# Records shown start

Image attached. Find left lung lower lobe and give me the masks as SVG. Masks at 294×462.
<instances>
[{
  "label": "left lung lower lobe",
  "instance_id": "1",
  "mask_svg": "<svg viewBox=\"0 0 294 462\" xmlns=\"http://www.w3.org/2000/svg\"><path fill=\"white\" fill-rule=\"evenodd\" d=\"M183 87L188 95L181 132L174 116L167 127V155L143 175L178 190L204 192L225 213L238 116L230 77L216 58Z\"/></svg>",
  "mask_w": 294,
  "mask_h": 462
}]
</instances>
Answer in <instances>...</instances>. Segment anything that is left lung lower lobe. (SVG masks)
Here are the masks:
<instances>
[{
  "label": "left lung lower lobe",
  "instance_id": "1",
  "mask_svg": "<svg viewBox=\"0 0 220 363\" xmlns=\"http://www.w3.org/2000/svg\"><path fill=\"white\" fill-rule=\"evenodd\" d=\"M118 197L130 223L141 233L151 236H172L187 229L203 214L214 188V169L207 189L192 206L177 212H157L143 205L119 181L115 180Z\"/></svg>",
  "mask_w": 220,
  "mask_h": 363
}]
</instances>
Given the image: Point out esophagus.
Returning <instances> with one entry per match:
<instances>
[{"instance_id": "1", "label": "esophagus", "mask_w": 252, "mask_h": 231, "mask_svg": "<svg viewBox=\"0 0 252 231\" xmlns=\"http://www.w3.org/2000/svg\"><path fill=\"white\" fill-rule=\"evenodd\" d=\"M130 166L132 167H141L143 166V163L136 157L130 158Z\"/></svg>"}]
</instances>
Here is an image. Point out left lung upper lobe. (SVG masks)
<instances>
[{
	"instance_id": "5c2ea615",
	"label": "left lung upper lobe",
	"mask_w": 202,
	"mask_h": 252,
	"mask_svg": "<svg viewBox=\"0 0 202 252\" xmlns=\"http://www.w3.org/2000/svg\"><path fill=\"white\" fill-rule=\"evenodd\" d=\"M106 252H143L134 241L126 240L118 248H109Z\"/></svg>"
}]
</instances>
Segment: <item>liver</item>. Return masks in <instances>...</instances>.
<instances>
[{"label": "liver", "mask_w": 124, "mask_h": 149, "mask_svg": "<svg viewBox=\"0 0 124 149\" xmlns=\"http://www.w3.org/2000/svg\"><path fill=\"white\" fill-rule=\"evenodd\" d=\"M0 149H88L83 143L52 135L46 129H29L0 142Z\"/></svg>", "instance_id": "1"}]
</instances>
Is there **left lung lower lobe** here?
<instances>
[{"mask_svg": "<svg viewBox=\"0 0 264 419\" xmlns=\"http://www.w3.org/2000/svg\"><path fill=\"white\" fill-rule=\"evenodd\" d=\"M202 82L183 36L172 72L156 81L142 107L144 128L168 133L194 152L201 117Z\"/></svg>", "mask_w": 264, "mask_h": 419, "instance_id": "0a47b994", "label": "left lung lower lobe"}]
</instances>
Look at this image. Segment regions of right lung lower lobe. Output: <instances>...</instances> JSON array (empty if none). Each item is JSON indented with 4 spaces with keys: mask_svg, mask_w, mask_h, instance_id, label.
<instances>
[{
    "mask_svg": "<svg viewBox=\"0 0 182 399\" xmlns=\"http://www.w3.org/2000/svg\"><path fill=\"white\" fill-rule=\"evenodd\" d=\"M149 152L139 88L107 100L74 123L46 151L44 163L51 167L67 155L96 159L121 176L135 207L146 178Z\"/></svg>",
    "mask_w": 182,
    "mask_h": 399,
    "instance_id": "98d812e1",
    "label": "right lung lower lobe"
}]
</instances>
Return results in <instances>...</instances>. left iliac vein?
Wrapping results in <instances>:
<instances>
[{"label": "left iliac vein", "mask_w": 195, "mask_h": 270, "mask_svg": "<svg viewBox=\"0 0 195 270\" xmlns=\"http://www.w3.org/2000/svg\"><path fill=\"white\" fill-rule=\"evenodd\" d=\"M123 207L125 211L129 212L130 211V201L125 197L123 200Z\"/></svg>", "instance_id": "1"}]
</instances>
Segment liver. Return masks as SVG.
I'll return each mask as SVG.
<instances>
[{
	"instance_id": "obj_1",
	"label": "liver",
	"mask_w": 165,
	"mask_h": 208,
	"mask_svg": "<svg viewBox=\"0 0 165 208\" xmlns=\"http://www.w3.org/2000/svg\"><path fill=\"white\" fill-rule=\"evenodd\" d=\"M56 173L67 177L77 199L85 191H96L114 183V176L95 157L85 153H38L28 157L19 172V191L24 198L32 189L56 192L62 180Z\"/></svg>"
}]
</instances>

# Records shown end

Exercise goal >>
Report every line of the records above that contains the string "right".

Solution for this exercise >>
Look at this image. Segment regions of right lung lower lobe. Output: <instances>...</instances> JSON array (empty if none). Each item is JSON indented with 4 spaces with keys: mask_svg, mask_w, mask_h, instance_id, label.
    "label": "right lung lower lobe"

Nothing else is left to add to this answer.